Could you retype the listing word for word, starting at its very first line and ending at the line that contains "GQ Apparel เปิดตัว", with both of those lines included and the pictures left out?

──────── Records for processing ────────

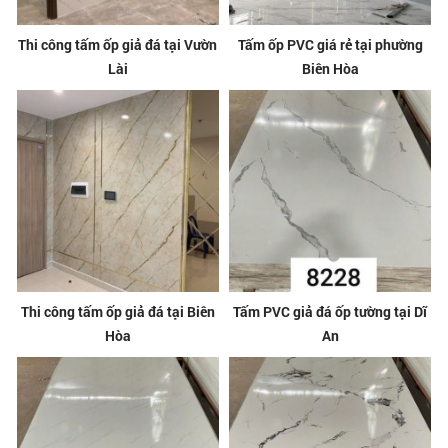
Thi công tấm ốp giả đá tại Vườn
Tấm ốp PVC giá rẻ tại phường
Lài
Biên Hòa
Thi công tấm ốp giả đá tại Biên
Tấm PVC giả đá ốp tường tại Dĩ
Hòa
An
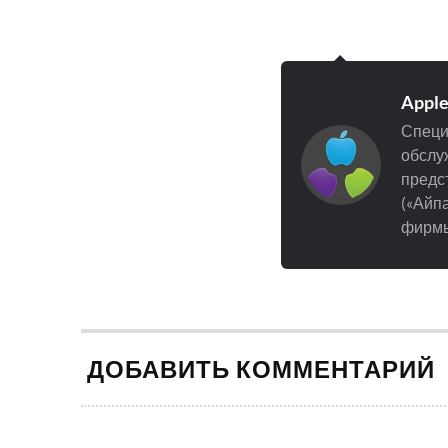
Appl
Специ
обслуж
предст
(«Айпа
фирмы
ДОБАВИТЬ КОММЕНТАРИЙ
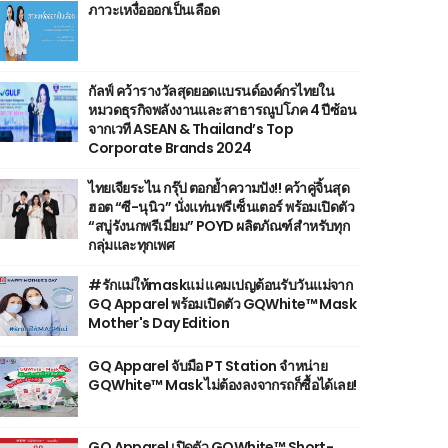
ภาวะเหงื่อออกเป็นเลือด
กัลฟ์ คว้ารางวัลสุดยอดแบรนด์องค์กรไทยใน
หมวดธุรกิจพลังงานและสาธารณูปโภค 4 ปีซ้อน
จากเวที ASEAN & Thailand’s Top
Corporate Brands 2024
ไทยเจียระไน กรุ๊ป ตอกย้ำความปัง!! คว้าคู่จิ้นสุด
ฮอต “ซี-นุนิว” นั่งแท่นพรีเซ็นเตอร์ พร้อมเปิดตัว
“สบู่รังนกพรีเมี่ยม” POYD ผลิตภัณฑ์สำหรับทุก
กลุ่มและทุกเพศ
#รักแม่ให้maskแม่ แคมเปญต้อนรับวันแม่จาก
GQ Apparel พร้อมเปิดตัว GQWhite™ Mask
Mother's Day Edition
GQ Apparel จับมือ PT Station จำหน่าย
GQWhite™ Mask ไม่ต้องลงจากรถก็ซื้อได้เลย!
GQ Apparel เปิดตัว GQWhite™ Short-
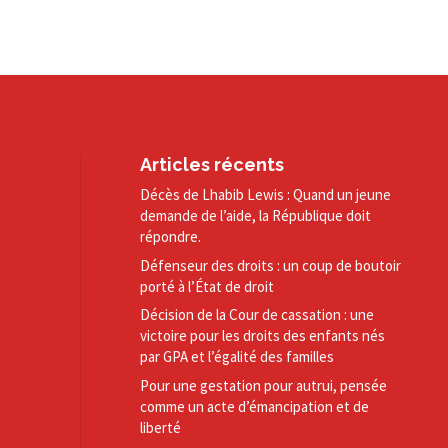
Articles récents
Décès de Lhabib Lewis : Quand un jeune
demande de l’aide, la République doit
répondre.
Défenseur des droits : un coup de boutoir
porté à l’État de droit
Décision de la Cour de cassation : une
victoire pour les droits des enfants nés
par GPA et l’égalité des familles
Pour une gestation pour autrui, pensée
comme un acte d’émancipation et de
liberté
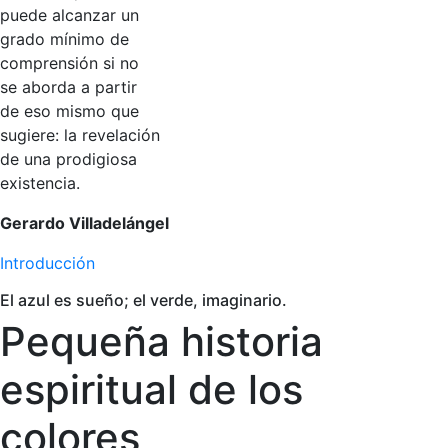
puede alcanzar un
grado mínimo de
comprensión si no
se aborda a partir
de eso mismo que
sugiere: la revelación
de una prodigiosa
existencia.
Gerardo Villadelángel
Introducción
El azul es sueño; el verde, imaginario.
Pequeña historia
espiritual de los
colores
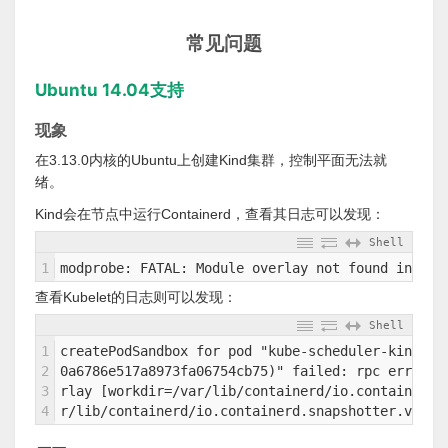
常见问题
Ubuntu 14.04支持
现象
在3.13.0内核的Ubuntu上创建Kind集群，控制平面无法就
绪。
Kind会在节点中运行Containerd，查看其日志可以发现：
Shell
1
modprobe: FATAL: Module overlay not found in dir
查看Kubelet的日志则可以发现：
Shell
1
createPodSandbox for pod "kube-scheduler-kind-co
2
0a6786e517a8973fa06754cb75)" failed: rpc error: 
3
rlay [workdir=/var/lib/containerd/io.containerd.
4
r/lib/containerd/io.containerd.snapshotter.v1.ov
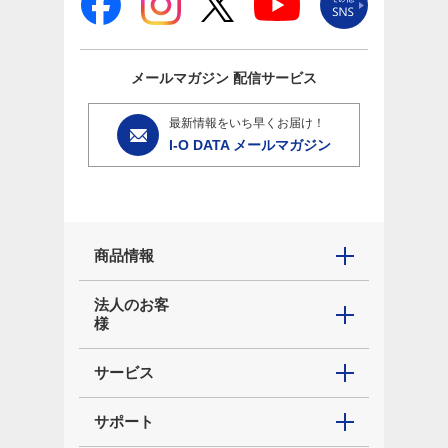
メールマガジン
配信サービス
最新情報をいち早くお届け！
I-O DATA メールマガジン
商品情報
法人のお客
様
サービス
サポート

────────

**Response to the exercise:**
Thi công tấm ốp giả đá tại Vườn
Tấm ốp PVC giá rẻ tại phường
Lài
Biên Hòa
Thi công tấm ốp giả đá tại Biên
Tấm PVC giả đá ốp tường tại Dĩ
Hòa
An
Appl
Специ
обслуж
предст
(«Айпа
фирмы
ДОБАВИТЬ КОММЕНТАРИЙ
ภาวะเหงื่อออกเป็นเลือด
กัลฟ์ คว้ารางวัลสุดยอดแบรนด์องค์กรไทยใน
หมวดธุรกิจพลังงานและสาธารณูปโภค 4 ปีซ้อน
จากเวที ASEAN & Thailand’s Top
Corporate Brands 2024
ไทยเจียระไน กรุ๊ป ตอกย้ำความปัง!! คว้าคู่จิ้นสุด
ฮอต “ซี-นุนิว” นั่งแท่นพรีเซ็นเตอร์ พร้อมเปิดตัว
“สบู่รังนกพรีเมี่ยม” POYD ผลิตภัณฑ์สำหรับทุก
กลุ่มและทุกเพศ
#รักแม่ให้maskแม่ แคมเปญต้อนรับวันแม่จาก
GQ Apparel พร้อมเปิดตัว GQWhite™ Mask
Mother's Day Edition
GQ Apparel จับมือ PT Station จำหน่าย
GQWhite™ Mask ไม่ต้องลงจากรถก็ซื้อได้เลย!
GQ Apparel เปิดตัว GQWhite™ Short-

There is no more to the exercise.